The UK hasn't passed EU laws since Brexit was done Jan 2021 like they did when they were a member. It's just a free trade agreement now. It is up to UK exporters to provide proof of compliance just like Canadian exporters to EU. 42% of total UK exports is to EU, even pre-Brexit it was below 50%.

In 2015 it was still just 44% of total UK exports to EU: https://www.ons.gov.uk/businessindustryandtrade/internationa...

freddybobs|2 years ago

So the majority of trade was/is/likely to remain with the EU?

Perhaps I should clarify on the EU law point. I made the point that most EU laws were copied, but the trade point was not about laws in the Uk. It's that UK companies will and do voluntarily comply with EU laws. They do that so they can continue to trade with the EU - the Uks largest trading partner. Moreover previously the Uk had a large seat at the table in deciding such EU laws. Now the Uk largely complies either by law or by necessity to trade with laws it doesn't even have a say in.

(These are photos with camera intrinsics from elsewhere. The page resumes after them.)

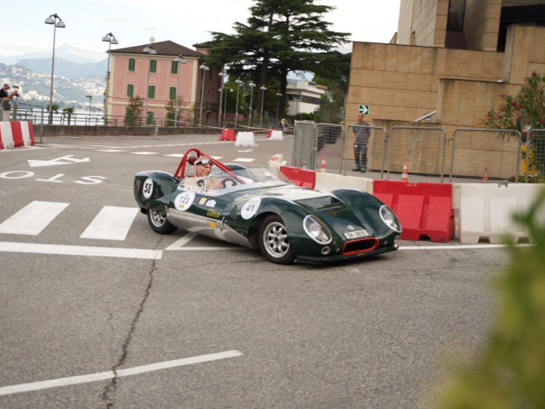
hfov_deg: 34.9
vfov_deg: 26.6
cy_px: 202
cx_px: 245
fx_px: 866
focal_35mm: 55
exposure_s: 1/640
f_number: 2.8
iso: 160
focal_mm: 50
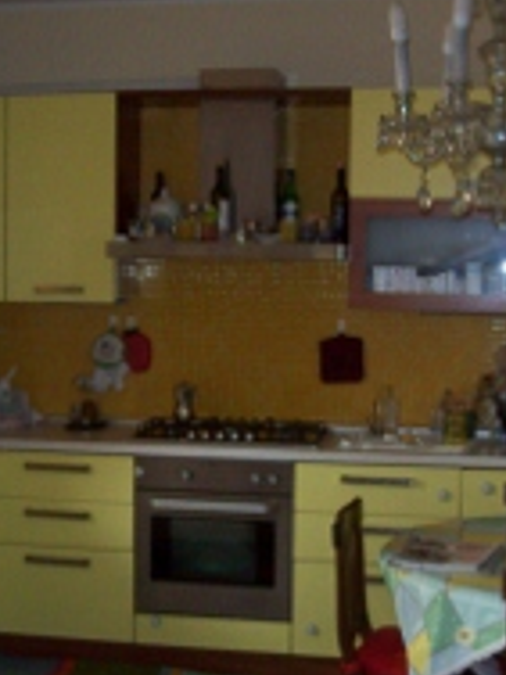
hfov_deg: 21.9
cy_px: 388
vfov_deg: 28.9
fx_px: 1306
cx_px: 183
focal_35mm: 67
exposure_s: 1/16
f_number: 2.7
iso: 200
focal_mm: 6
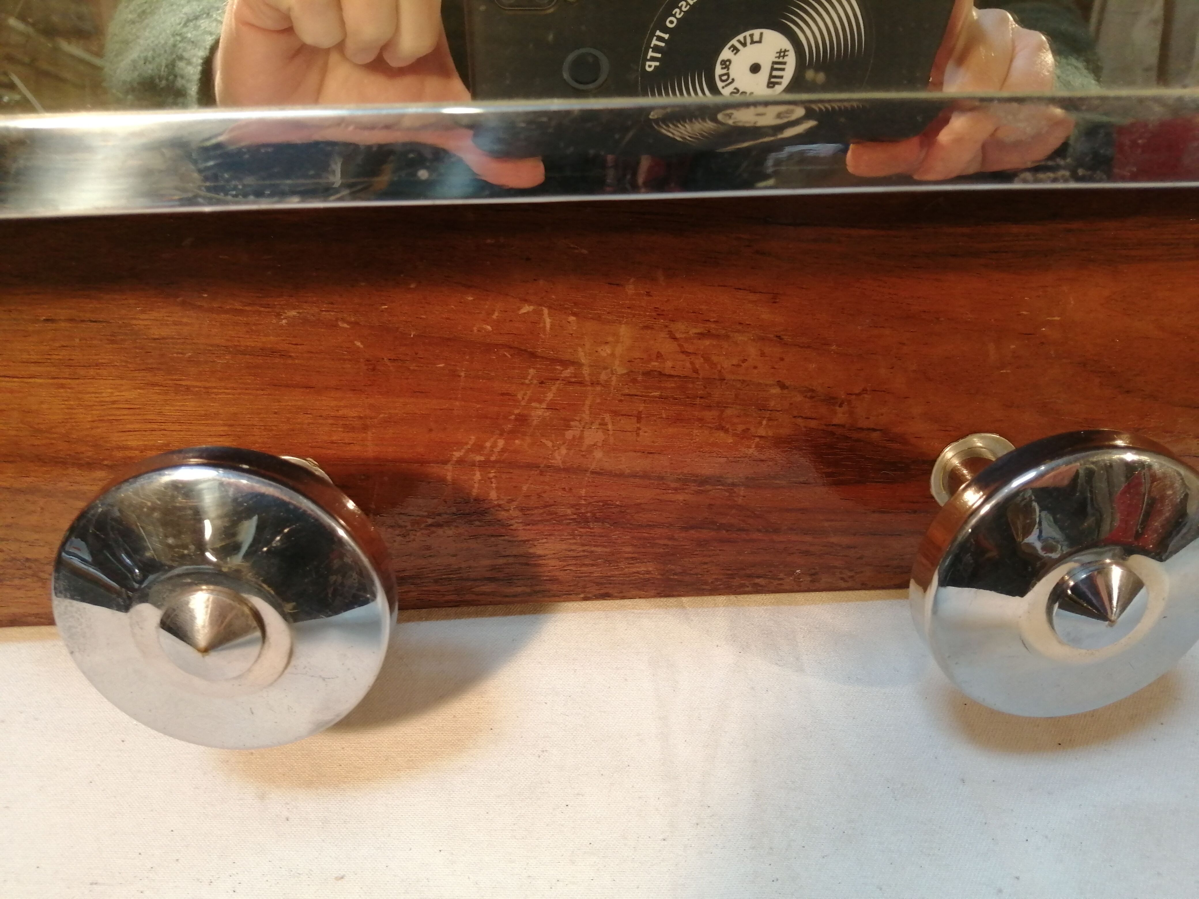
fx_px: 901
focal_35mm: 26
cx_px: 600
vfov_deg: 53.1
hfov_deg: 67.3
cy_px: 450
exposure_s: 1/33.3
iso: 100
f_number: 1.8
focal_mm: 3.46
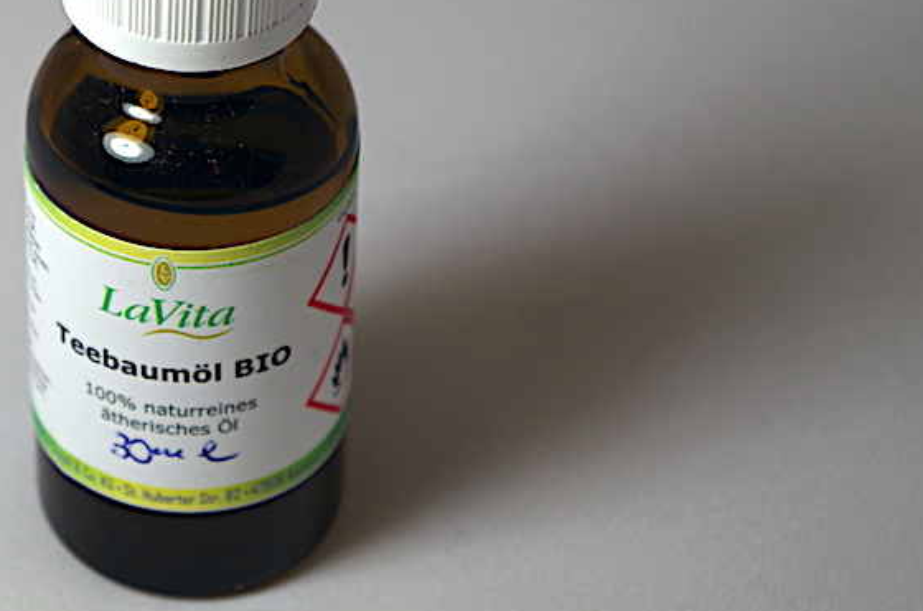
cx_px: 155
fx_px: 3838
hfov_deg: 13.6
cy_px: 180
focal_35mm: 150
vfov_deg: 9.1
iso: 100
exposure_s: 1/100
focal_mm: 55
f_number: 7.1
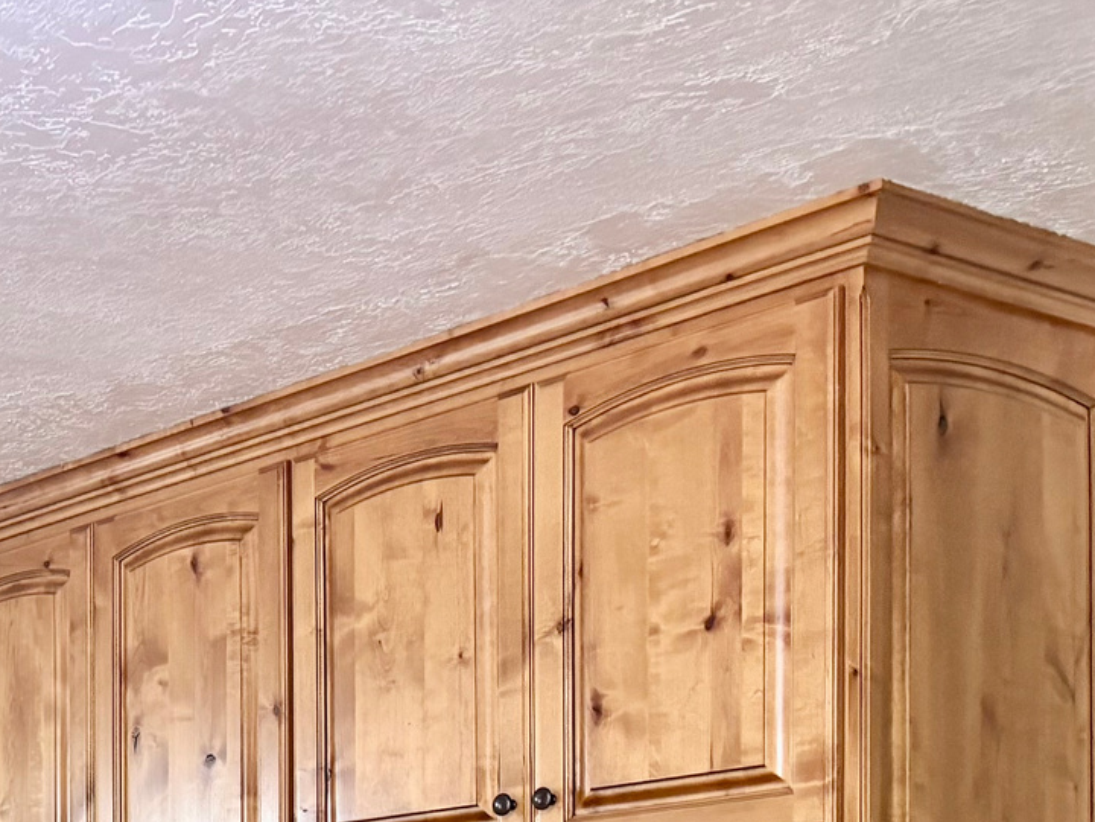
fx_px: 2341
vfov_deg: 18.1
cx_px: -359
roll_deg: +1.0
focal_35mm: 74
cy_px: 1160
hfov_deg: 23.1
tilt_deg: -0.6
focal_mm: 5.96
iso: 250
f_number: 1.6
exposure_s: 1/60
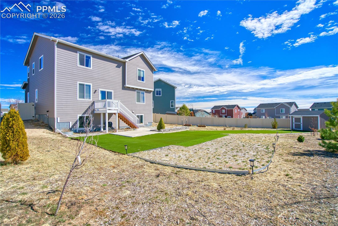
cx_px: 169
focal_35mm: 16
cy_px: 113
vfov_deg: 73.8
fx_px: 150
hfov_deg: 96.7
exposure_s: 1/5000
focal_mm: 16
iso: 500
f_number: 4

On bendy bananas, it also turns out...

> EU ‘bendy bananas’ regulation to remain despite Brexit

https://www.independent.co.uk/news/uk/politics/eu-bendy-bana...

Not that this is some huge deal. It's just another (somewhat amusing) data point in a project that doesn't appear to have any significant tangible benefit.

Moreover I'd claim it isn't going to get much better, because how can it? The UK made trade much harder with it's main trading partner.

I don't think that's funny. It's dumb and tragic.